The level of blood pressure and presence of other risk factors and co-morbidities have long been recognized as a determinant of the risks for several common cardiovascular diseases, including coronary heart disease, cerebrovascular disease, heart failure and renal failure.3,52 For instance, the presence of smoking, high cholesterol, diabetes and hypertension combined increase the risk of vascular events by 20 times.53,54

The objective of hypertension care is to reduce its mortality and complications and to improve the quality of life for patients suffering from this chronic health problem. To achieve these aims, it is mandatory to have adequate diagnostic, therapeutic and educational resources in addition to competent physicians who can manage hypertension by using a continuing, comprehensive and coordinated approach.55

Management of hypertension in PHC centers is highly affected by lack of resources and facilities. Many essential resources for the care of patients with hypertension are not available at PHC settings.56 Urgent provision of these resources is essential to introduce good health care for hypertensive patients.

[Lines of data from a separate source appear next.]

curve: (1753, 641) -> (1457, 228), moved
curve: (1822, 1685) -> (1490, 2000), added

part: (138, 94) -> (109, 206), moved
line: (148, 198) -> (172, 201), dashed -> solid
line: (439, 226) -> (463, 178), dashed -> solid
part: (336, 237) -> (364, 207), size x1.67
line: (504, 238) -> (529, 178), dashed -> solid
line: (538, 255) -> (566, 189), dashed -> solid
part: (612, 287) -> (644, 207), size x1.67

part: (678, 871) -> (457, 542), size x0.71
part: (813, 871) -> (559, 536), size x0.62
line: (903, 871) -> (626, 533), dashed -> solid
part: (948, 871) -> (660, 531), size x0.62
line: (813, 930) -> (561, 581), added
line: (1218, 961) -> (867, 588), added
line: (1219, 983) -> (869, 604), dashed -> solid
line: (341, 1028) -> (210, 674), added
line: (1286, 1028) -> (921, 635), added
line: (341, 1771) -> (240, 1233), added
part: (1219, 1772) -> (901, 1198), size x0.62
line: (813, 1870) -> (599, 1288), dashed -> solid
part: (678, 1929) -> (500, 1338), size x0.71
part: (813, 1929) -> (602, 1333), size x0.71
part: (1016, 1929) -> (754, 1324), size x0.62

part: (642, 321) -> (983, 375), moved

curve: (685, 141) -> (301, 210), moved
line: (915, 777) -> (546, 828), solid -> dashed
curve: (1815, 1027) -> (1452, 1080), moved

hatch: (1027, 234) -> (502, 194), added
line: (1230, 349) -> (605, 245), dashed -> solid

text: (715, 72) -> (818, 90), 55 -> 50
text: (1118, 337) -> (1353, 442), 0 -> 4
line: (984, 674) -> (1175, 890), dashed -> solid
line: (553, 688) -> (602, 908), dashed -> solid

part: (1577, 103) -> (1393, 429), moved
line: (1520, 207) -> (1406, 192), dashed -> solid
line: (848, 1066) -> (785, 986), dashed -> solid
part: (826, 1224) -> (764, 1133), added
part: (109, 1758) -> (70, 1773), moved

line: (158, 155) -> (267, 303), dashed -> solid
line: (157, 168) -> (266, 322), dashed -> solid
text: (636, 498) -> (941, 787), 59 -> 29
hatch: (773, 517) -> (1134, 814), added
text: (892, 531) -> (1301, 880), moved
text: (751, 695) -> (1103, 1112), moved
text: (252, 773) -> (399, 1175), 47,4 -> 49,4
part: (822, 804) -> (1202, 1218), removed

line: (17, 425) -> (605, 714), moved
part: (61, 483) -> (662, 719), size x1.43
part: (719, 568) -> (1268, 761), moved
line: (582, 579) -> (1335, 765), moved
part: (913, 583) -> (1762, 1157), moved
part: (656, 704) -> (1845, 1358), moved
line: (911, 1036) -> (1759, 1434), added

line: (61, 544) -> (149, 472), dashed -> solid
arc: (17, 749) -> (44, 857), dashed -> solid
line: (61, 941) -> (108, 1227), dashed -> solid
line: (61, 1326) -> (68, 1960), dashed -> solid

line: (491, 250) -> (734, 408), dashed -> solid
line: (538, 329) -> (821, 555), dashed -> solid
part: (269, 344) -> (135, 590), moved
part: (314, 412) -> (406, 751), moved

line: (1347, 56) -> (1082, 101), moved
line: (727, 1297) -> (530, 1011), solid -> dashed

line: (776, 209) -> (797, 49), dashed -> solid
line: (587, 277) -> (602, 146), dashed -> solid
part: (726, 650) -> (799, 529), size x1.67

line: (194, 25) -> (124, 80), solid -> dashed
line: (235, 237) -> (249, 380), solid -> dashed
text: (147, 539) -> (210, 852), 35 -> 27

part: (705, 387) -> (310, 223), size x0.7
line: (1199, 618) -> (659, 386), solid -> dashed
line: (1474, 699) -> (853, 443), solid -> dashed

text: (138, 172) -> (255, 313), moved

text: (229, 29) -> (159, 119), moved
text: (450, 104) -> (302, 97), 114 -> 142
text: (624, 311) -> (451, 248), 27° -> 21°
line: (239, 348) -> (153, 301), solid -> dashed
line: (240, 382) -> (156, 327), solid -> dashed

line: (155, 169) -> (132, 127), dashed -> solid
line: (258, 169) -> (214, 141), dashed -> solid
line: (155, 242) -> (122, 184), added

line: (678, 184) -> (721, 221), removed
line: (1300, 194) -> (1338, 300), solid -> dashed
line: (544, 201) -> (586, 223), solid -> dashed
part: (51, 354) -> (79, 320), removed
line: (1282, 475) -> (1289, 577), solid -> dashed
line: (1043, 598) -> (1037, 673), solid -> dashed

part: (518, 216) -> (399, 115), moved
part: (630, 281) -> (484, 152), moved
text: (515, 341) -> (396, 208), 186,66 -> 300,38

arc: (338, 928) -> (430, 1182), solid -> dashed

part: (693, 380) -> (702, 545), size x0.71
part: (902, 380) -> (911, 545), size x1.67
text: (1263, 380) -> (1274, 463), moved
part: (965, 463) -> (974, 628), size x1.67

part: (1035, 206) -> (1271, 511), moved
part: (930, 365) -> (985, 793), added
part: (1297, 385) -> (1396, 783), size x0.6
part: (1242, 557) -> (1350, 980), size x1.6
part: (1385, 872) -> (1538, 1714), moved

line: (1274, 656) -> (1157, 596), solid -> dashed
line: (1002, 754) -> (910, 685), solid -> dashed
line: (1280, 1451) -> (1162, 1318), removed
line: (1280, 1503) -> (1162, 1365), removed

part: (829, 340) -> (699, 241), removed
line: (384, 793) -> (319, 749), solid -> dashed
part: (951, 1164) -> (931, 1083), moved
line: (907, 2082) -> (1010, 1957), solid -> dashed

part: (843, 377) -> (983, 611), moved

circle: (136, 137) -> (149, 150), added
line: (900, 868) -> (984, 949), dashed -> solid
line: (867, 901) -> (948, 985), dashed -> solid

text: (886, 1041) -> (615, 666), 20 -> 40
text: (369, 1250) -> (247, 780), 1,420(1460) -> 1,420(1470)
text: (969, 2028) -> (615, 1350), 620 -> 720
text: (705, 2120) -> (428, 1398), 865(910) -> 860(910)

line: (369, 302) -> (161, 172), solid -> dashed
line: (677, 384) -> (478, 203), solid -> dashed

To improve the quality of care for hypertensive patients and to ensure better control, we recommend improvements in PHC physician knowledge about chronic disease management, updating the national guidelines for management of hypertension and keeping them accessible to doctors in PHC clinics, improving the quality of the filing system, improvement of screening programs and the provision of essential resources for hypertension care. Further research to determine the underling reasons for inappropriate blood pressure control and the cost of blood pressure control are also recommended.